Germany: will the fourth quarter of 2018 bring bad news as well?
- German economy is gradually losing momentum
- Car sales are recovering, but damage of Q3 is not repaired yet
- Declining IFO indices also point at lower growth, but not a recession
The German economy is gradually losing momentum. In the third quarter the economy actually shrank by 0.2%. The most important cause was the car industry. Car production and sales more or less collapsed in Q3, due to problem that the industry had in meeting new emission standards. It was widely expected that Q4 would see a strong revival here. Therefore, last week’s news that German car sales in November were more than 7% lower than a year earlier felt like a cold shower. Rightly so? A closer look at the data tells a slightly different story.
Recovering car sales, albeit slower than hoped for
Figure 1 shows the growth of German car sales in 2017 and 2018. The orange line gives the change Y-o-Y. The figure shows that in both October and November of this year car sales were about 7% lower than a year earlier. Is this really bad news? It depends on the perspective.
The pictures becomes less pessimistic if one takes the M-o-M changes into consideration. They show, that last September was a dramatically poor month. Although German car sales are always rather erratic, the decline of almost 37% M-o-M in September 2018 is exceptional. The reaction in October was rather strong (+26%) and in November growth in car sales was less spectacular, but still close to 8%. This having said, absolute car sales levels are still substantially lower than in Q3, as the 37% decline was from a much higher base than the subsequent growth figures. As a result, it will take several months in a row with above average car sales figures to wipe out September’s loss. Given the general outlook, there is no reason to expect that car sales will structurally stay at the current depressed level. But the recovery will certainly need time into 2019 Q1, which will lift growth somewhat early next year.

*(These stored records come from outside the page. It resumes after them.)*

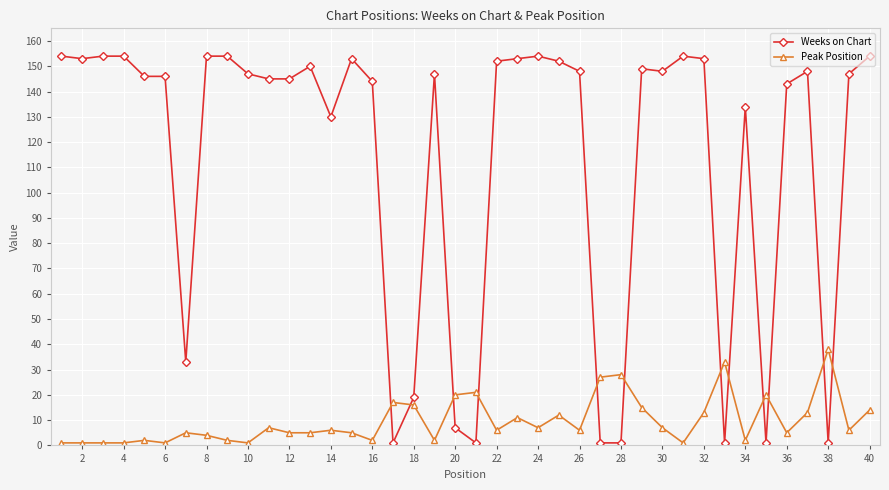

List the series in order of their overall mean, lowest first.

Peak Position, Weeks on Chart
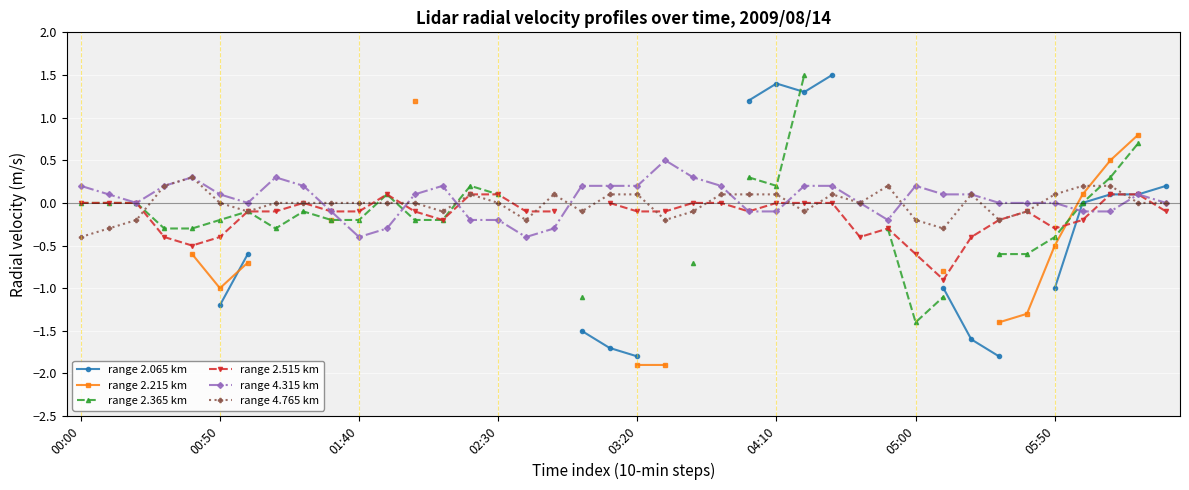

True or false: range 4.315 km has more than 2 points higher than both neighbors.

True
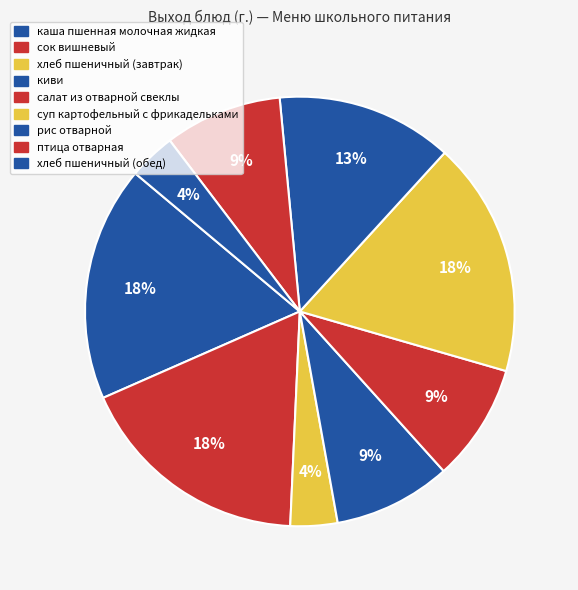

How many slices are in this pie chart?

9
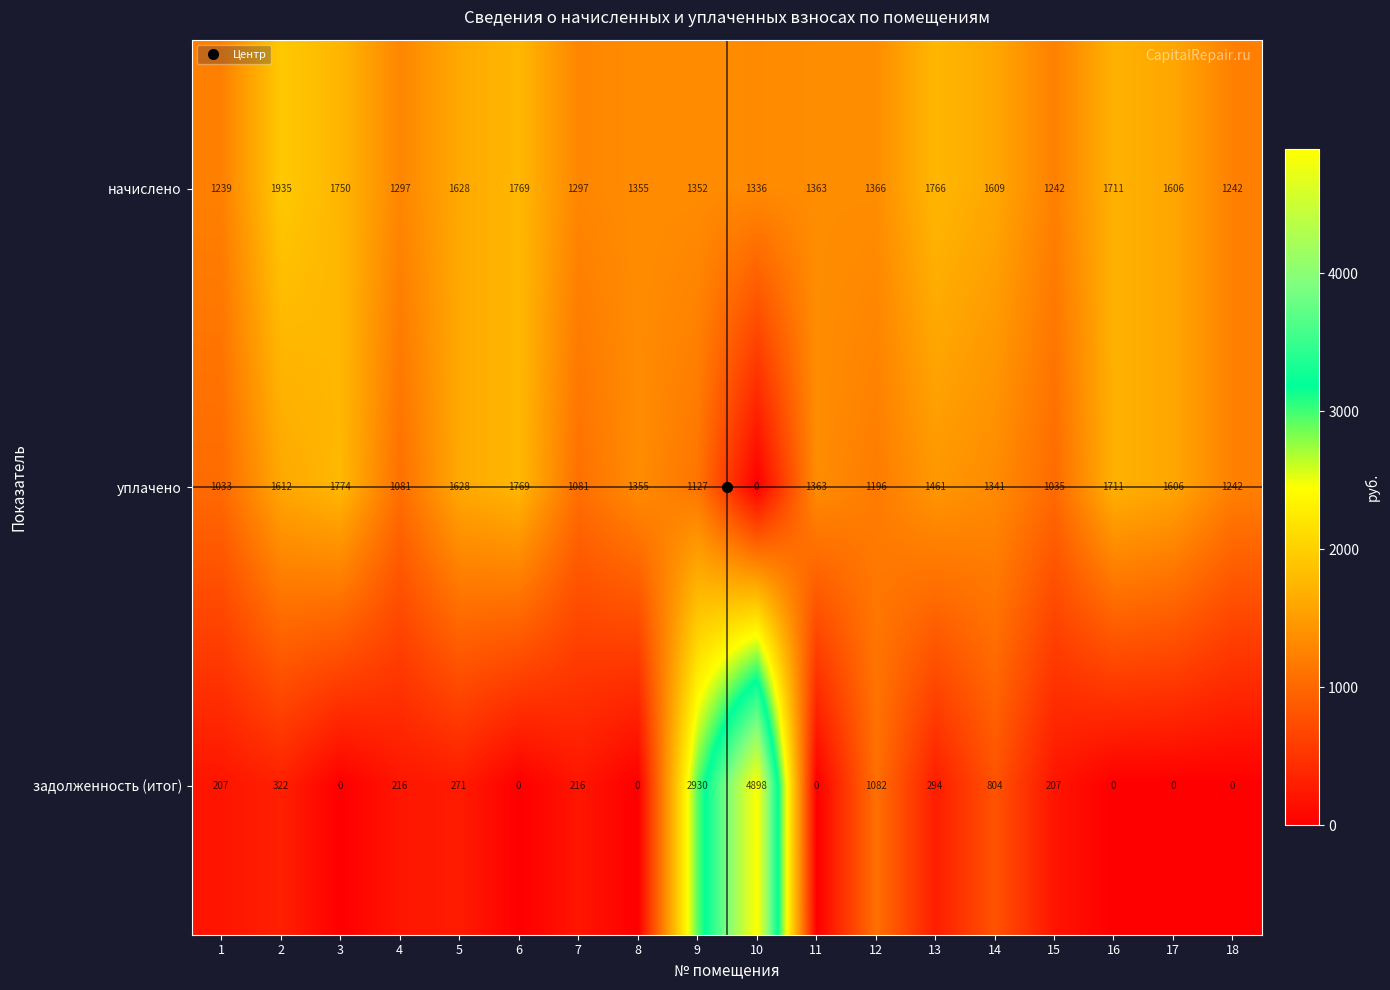

List the series in order of their peak value, highest first.

задолженность (итог), начислено, уплачено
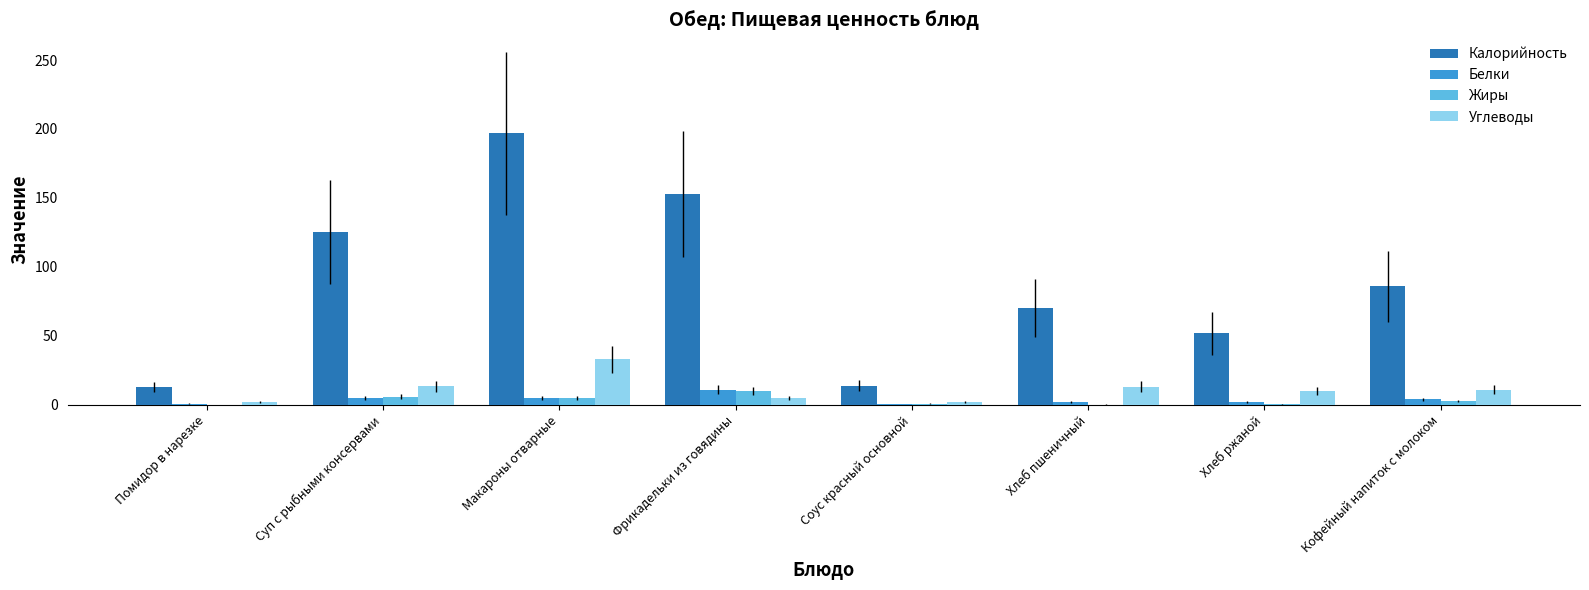

Which series has the widest spread of values?

Калорийность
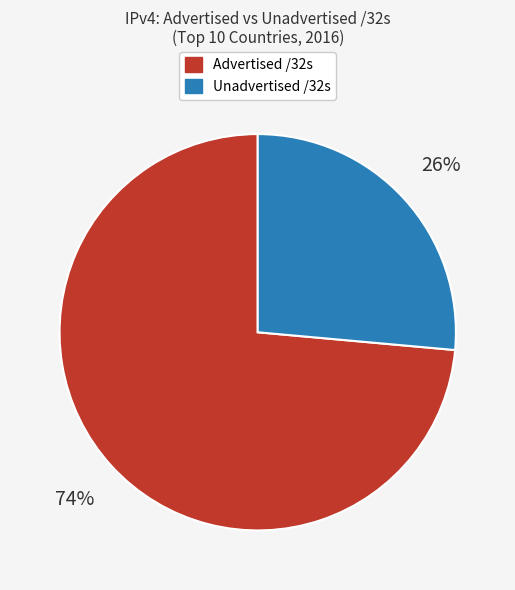

Is there any slice that represents more than half of the pie?

Yes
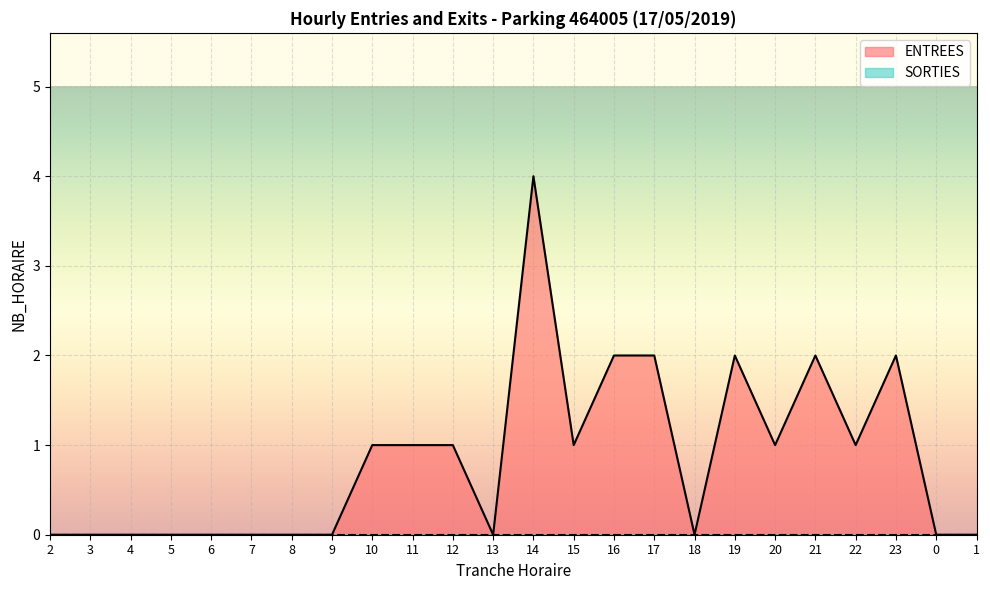

At which label does the data first exceed 1?

14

Business sentiment indicators point at weaker momentum, but not at recession
This being said, however, the economy appears to be slowing down. The IFO-indicators, both the leading and current indicators, are trending down since January 2018. Although the current indicator (‘business situation’) is still clearly above the expectations indicator, they both point at a lower rate of expansion of the German economy, but are not indicating that Germany is heading for a recession.
Our baseline scenario is given in Table 1. The future doesn’t look too bad for Germany. However, the risks are downwards, as the lingering trade war and the continuing saga of Brexit may have a negative impact on world trade and confidence.